A cura di Luigi Zumbo
19/01/2024
.

Viviamo in tempi violenti. E’ uno di quei mantra che abbiamo imparato a sentire dalle nostre nonne, accompagnato da uno scuotimento di capo e per il quale abbiamo sviluppato un meccanismo di accettazione. Quanto meno nei confronti del suono di quelle parole. Atteso che i tempi cambiano e restano sempre violenti, una certa lucidità di pensiero ci costringe a destrutturare il mantra e togliere ogni connotazione temporale. Ne rimane che viviamo in una società violenta. Così è ed è sempre stato. Quel caos biochimico che governa le nostre azioni e ci rende capaci di gesti orribili e imprese eroiche, trova un perimetro di contenimento solo nelle regole che ci diamo per autogovernare il peggio di noi.

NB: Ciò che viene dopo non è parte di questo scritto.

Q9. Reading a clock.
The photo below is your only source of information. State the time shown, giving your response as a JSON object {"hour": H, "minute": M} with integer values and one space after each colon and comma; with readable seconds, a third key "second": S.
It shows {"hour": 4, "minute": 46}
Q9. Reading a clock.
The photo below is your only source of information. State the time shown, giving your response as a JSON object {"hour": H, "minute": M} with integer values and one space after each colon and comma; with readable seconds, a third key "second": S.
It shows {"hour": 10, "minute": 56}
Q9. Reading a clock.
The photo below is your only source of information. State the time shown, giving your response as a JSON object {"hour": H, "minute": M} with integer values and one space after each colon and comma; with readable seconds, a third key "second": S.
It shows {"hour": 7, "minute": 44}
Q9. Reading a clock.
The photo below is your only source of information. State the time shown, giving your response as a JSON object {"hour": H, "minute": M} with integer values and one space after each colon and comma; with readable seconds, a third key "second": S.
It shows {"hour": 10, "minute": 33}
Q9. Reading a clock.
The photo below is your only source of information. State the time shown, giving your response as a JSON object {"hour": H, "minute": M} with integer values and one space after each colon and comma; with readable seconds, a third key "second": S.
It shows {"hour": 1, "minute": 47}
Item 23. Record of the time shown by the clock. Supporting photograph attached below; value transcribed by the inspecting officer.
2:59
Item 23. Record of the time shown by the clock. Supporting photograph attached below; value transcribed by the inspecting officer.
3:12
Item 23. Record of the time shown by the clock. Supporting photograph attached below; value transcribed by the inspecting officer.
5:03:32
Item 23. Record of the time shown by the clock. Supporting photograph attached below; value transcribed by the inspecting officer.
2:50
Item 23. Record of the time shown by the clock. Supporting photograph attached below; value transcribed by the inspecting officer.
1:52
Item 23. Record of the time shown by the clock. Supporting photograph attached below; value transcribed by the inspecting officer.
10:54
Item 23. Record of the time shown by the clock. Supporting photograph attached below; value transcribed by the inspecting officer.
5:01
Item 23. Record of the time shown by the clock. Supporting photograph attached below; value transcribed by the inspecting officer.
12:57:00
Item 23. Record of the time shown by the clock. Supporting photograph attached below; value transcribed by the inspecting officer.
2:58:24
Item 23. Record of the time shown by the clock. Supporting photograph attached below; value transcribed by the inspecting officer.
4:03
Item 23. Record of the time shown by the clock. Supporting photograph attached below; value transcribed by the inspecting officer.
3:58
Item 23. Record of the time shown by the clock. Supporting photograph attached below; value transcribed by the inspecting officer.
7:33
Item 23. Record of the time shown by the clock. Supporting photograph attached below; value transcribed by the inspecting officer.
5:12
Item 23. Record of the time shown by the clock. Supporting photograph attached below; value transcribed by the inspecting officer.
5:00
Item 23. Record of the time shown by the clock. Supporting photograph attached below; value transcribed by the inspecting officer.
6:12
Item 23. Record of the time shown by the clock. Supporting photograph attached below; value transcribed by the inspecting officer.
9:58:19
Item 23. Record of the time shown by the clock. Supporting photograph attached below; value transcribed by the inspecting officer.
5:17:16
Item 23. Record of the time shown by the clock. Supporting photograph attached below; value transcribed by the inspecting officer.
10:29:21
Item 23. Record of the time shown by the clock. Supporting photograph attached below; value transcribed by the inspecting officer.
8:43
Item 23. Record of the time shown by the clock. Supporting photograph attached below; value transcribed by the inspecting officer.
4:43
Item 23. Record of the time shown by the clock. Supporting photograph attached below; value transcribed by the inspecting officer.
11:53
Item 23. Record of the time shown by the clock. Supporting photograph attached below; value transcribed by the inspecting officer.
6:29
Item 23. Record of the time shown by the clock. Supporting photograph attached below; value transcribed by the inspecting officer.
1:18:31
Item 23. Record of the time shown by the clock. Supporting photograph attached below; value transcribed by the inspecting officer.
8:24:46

Ed è così che, probabilmente, stringiamo il perimetro cercando di non punire solo le azioni ma governare le cause. Puntiamo i riflettori sulla formazione scolastica e sull’importanza dell’accettazione delle diversità. Mettiamo tra le nostre priorità lo sviluppo di una comunicazione smussata (quanta carta vetrata dovrò passare sugli angoli di queste mie parole). Cerchiamo di non essere “non inclusivi” (perdonate la quadrupla negazione, ma fa parte delle regole della carta vetrata) in ogni nostra azione. Si tratta di scrivere il piano di biosicurezza delle azioni, includendo noi stessi, tra i principali rischi. 

Probabilmente non restituisce una sensazione di sicurezza, ma ci pone in una posizione attiva nei confronti del problema. Il problema, che a ben guardare, siamo noi.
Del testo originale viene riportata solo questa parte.